Also on show at the gallery is a selection of Biennale works. The fine arts festival held every other year, has taken place in Sydney since 1973. The 2018 theme, dreamed up by the curator Mami Kataoka from Tokyo, is Superposition: Equilibrium and Engagement. If, like me, you have no idea what this means, superposition is a quantum theorem for the combination of two or more physical states, to form a new physical state.

Kataoka was encouraging artists to consider how all things in this world interact with one another. A pretty broad stroke, but one that encouraged works considering colliding values. The modern day refugee crisis is touched on, as is opposition to status quo.

I am intrigued by a supersized video of a monkey with its back to the audience, sneaking round for a peak at odd intervals. Five-year-old giggling twins lighten the mood in this somewhat serious gallery space. "Look at that silly monkey, says one blond, curly-headed lookalike to the other," then bursts into laughter.

I have no idea what the life-size video of the monkey has to do with superposition, until I read the guide notes. The video installation refers to human interaction with animals and how we might dismantle the hierarchical structures between living things. Regardless of the academic meaning, watching viewers react is part of the fun and that's what makes art so magical.

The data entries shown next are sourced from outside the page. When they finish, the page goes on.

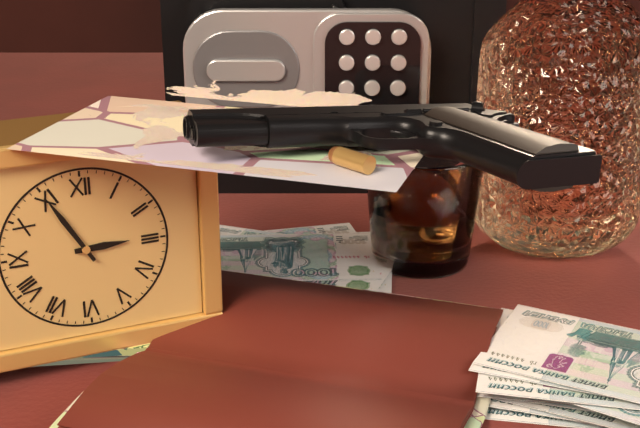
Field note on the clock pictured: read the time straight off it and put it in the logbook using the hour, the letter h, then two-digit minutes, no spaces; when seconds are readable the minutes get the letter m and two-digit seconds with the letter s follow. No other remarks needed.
2h55
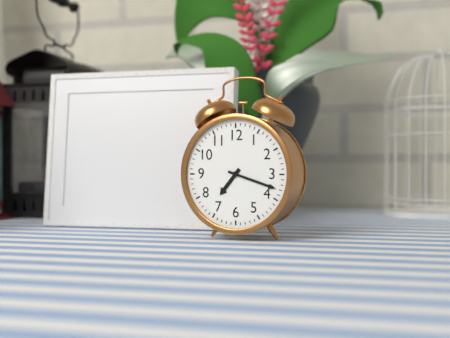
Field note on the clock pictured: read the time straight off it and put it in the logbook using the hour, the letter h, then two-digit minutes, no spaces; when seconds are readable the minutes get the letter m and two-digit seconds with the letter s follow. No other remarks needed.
7h18
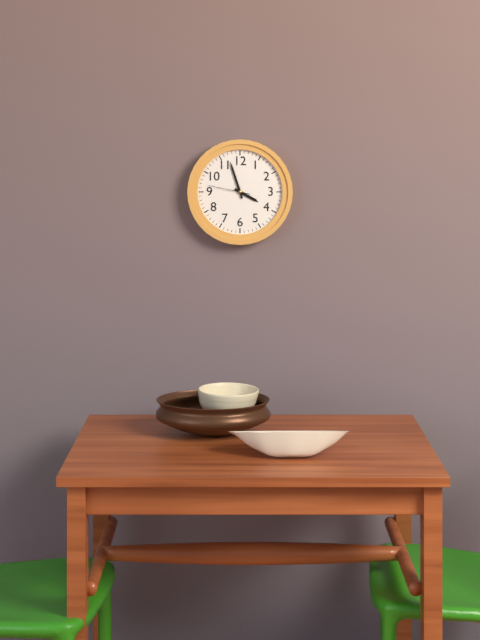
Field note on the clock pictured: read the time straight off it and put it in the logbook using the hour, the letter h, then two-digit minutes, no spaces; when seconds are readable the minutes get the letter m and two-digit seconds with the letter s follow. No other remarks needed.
3h57
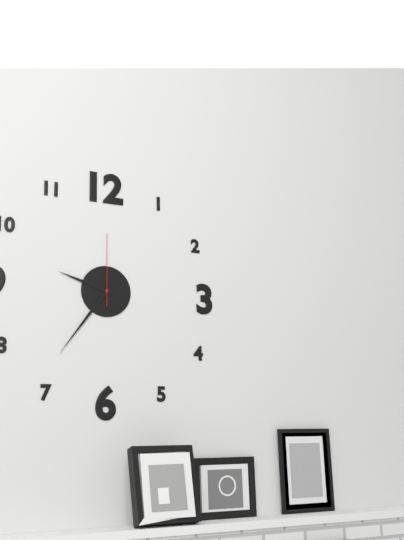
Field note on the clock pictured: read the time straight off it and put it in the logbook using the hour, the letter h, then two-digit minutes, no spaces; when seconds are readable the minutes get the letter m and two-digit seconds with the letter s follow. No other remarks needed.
9h36m00s
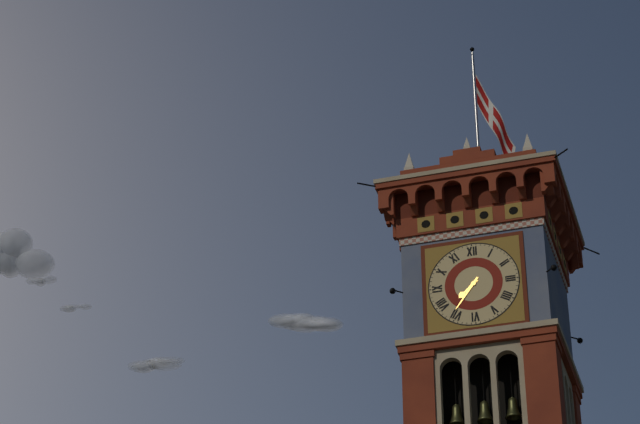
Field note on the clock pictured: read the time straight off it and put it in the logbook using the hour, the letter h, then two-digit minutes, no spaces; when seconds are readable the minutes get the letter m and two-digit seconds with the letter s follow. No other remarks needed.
7h36
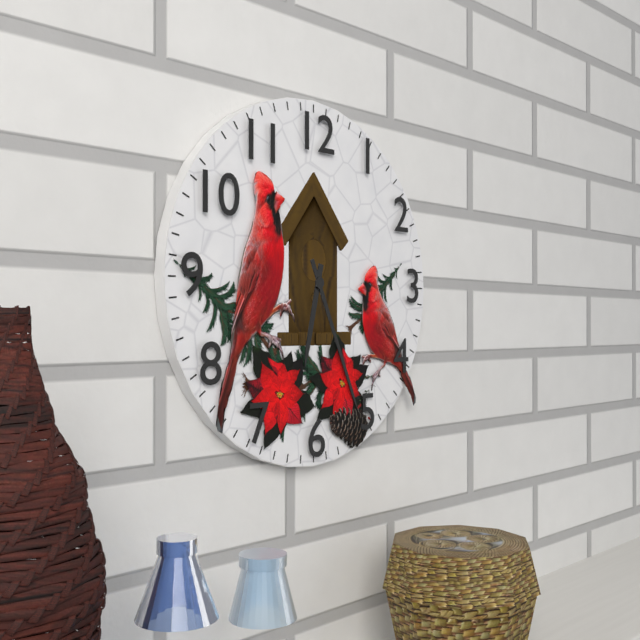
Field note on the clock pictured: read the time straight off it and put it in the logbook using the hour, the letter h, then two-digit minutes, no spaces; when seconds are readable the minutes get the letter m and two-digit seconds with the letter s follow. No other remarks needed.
6h26
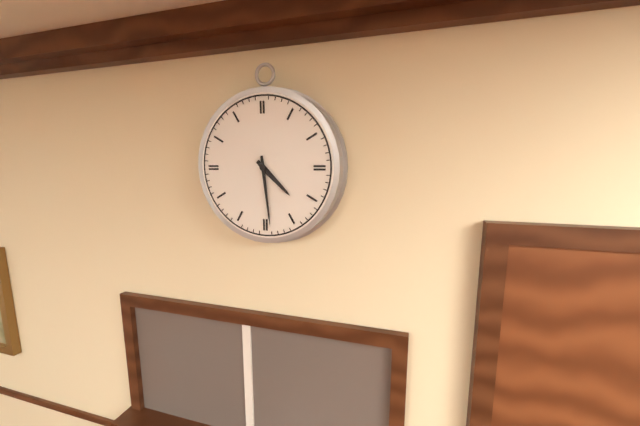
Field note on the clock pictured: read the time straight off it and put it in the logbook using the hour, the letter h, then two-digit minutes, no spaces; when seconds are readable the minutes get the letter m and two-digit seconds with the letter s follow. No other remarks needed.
4h29
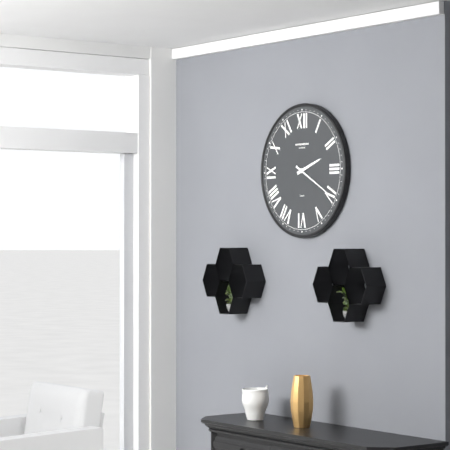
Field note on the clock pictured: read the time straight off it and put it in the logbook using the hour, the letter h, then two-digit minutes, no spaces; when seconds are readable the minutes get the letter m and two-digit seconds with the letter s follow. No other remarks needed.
2h20
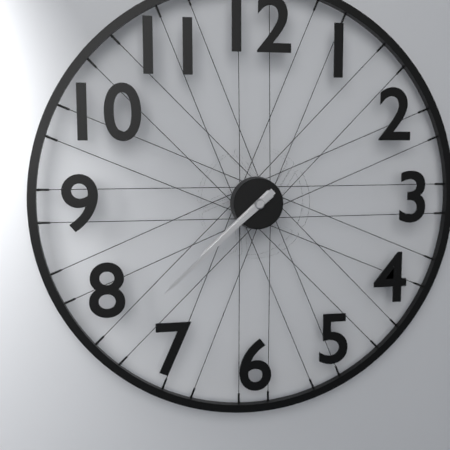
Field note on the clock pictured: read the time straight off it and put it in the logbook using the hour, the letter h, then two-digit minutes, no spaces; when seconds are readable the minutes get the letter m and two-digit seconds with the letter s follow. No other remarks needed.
7h38
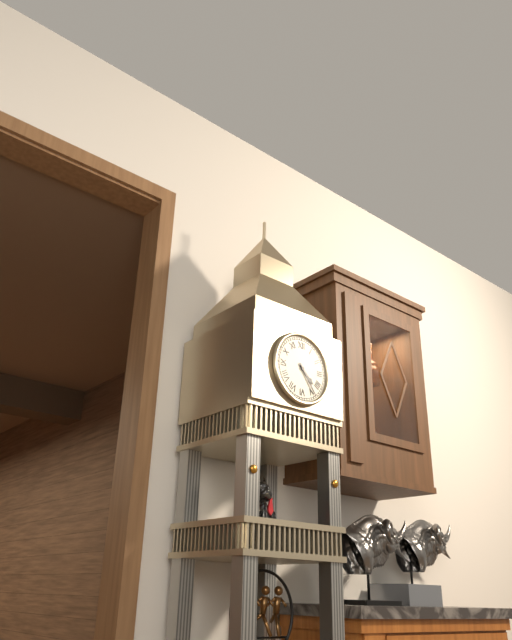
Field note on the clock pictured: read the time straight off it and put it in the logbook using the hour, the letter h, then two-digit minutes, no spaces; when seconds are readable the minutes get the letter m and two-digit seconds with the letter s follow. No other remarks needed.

'The Views', by Chen Shaoxiong at Carriage Works. Photo / Ginny Fisher
'The Views', by Chen Shaoxiong at Carriage Works. Photo / Ginny Fisher

Next stop Carriageworks, a vast industrial building in Eveleigh, once the location of an old rail yard and 20 minutes cab-drive from the city, The airy space lends itself beautifully to large-scale installations, and at weekends hosts an impressive farmers' market with the finest organic produce from New South Wales.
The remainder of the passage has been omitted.